Virgin Galactic Unveils First Of Its Next-Generation Spaceships
Virgin Galactic has unveiled its newest addition to its fleet of next-generation spaceships.
The VSS Imagine made its debut today, March 30, and is the first of the Virgin Galactic Spaceship III class of vehicles.
This will be the second space craft the company will able to test; Virgin Galactic’s Unity vehicle had its first manned test flight in December. It was cut short due to electromagnetic interference, however.
Reportedly the biggest differences between its Spaceship II and Spaceship III classes is the manufacturing turnaround time and that the newer vehicles don’t require as much maintenance between each flight.
The space tourism company had a third ship named the VSS Enterprise but this was destroyed in 2014 in a test flight accident.
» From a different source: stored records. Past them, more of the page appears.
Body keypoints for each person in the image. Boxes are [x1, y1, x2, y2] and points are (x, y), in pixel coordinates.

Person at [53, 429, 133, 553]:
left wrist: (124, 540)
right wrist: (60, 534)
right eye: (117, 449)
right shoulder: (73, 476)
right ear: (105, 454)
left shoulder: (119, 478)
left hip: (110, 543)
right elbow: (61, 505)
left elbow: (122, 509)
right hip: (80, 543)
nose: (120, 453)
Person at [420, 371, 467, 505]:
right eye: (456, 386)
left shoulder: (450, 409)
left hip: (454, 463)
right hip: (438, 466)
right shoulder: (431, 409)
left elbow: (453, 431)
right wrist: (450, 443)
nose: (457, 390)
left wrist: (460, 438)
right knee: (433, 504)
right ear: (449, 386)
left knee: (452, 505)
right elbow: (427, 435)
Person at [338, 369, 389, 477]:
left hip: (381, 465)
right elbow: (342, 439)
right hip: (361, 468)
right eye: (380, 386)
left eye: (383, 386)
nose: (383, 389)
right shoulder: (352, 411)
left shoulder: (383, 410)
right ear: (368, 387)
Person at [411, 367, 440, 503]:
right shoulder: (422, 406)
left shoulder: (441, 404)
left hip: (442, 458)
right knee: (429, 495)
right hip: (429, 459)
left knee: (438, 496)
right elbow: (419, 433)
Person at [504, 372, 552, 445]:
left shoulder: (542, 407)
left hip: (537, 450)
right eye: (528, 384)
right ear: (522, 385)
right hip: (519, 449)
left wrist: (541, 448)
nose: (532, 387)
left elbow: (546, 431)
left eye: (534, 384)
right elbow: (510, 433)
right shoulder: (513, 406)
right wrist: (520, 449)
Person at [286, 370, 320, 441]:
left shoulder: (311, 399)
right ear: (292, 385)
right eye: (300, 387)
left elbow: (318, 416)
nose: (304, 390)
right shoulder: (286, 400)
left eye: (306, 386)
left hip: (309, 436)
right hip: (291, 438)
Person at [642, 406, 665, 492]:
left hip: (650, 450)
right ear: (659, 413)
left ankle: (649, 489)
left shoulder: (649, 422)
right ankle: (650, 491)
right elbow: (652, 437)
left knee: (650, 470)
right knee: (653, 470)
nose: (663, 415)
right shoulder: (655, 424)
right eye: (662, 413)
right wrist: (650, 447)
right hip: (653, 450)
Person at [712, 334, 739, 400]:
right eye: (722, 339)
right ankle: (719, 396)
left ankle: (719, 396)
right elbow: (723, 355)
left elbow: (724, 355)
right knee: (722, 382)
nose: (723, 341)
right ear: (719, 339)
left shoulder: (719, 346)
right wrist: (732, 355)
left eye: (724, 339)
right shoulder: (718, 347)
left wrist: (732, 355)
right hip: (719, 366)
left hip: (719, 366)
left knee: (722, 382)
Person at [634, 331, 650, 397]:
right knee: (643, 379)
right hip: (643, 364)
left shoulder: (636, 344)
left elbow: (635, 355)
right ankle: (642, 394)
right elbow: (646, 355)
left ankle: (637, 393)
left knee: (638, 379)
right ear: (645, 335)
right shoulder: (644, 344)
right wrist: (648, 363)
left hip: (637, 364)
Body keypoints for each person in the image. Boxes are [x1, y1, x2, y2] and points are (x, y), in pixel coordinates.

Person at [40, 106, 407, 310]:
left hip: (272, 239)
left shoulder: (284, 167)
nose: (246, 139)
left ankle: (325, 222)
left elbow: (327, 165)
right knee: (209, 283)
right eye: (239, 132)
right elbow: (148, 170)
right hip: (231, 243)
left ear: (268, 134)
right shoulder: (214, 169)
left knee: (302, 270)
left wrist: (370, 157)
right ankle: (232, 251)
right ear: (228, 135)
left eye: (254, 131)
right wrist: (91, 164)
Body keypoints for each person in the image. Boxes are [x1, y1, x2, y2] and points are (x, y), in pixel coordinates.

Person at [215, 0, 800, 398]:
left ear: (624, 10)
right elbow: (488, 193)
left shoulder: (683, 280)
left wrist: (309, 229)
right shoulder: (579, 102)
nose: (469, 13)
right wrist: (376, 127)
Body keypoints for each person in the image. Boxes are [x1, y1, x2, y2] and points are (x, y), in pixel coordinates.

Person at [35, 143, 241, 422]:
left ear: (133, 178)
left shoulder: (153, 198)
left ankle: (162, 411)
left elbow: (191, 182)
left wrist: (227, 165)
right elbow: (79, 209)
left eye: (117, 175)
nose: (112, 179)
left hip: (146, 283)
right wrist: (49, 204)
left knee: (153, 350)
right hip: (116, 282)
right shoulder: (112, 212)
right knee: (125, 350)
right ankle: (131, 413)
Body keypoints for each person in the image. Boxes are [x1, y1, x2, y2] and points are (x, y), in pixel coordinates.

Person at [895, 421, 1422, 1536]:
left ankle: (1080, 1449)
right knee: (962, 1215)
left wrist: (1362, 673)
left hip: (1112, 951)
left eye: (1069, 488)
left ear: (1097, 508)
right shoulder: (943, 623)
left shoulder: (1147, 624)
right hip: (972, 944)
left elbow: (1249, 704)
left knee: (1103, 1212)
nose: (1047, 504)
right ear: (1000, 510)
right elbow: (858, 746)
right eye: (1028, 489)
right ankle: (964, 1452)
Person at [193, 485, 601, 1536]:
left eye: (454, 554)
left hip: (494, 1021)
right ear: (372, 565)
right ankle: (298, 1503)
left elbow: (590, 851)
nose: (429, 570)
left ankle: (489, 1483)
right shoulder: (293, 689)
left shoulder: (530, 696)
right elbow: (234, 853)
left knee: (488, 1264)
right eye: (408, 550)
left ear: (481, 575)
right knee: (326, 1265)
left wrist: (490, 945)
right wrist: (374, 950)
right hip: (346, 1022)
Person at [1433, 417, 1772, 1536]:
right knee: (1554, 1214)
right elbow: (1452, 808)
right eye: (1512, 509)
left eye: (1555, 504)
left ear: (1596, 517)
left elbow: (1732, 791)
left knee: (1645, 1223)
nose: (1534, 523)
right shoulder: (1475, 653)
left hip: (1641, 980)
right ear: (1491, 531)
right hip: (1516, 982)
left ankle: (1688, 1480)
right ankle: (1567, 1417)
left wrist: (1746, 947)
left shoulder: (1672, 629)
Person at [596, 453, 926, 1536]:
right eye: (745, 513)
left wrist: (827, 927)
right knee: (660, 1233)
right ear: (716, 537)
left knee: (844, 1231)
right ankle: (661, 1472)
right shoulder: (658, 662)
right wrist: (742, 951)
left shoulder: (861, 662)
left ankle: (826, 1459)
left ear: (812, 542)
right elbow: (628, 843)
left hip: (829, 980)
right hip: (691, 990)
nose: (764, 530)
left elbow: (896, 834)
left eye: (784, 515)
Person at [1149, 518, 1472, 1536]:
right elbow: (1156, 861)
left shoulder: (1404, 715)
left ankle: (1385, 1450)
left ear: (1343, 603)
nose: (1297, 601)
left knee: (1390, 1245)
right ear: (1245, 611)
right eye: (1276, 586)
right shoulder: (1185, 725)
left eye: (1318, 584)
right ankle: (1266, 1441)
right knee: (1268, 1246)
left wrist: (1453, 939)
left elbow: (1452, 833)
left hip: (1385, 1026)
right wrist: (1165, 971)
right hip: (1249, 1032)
Discussing the newest addition to the fleet, Virgin Galactic CEO Michael Colglazier said to CNBC:
For us to make the business start to scale, at the places that we’re aspiring towards, we need two things: We need many more ships than we have right now and we also need the ships that we bring forward to be built in a way that they’re able to be maintained in a way that we can have much quicker [turnaround times between flights] than what we have with Unity.
In the wake of the Unity vehicle’s trip being cut short a few months ago, Colglazier said that they’ve learnt from the mistakes they made and that the VSS Imagine ‘has been designed in a way that’s taken the learnings we’ve had from all the flight testing on Unity.’
He continued, ‘That allows us to access things in the right way — we know what things need to be tackled on a routine basis, so that we can give people easy access.’
The ship boasts a mirror-like finish that ‘reflects the surrounding environment, constantly changing colour and appearance as it travels from earth to sky to space, Sky News reports. They didn’t do this just for aesthetic reasons though, apparently the material provides thermal protection as well.
Touching upon VSS Imagine’s improvements compared to Virgin Galactic’s older vehicles, Colglazier explained that its production was broken down into different sections. ‘The fuselage, cabin, the wing body, the flat plane form of the wings, and then the tail booms – all were built separately,’ he said.
Ground testing of the new vehicle is set to begin immediately, with glide flights planned to take place in the summer. Meanwhile, VSS Unity’s next flight is set for May.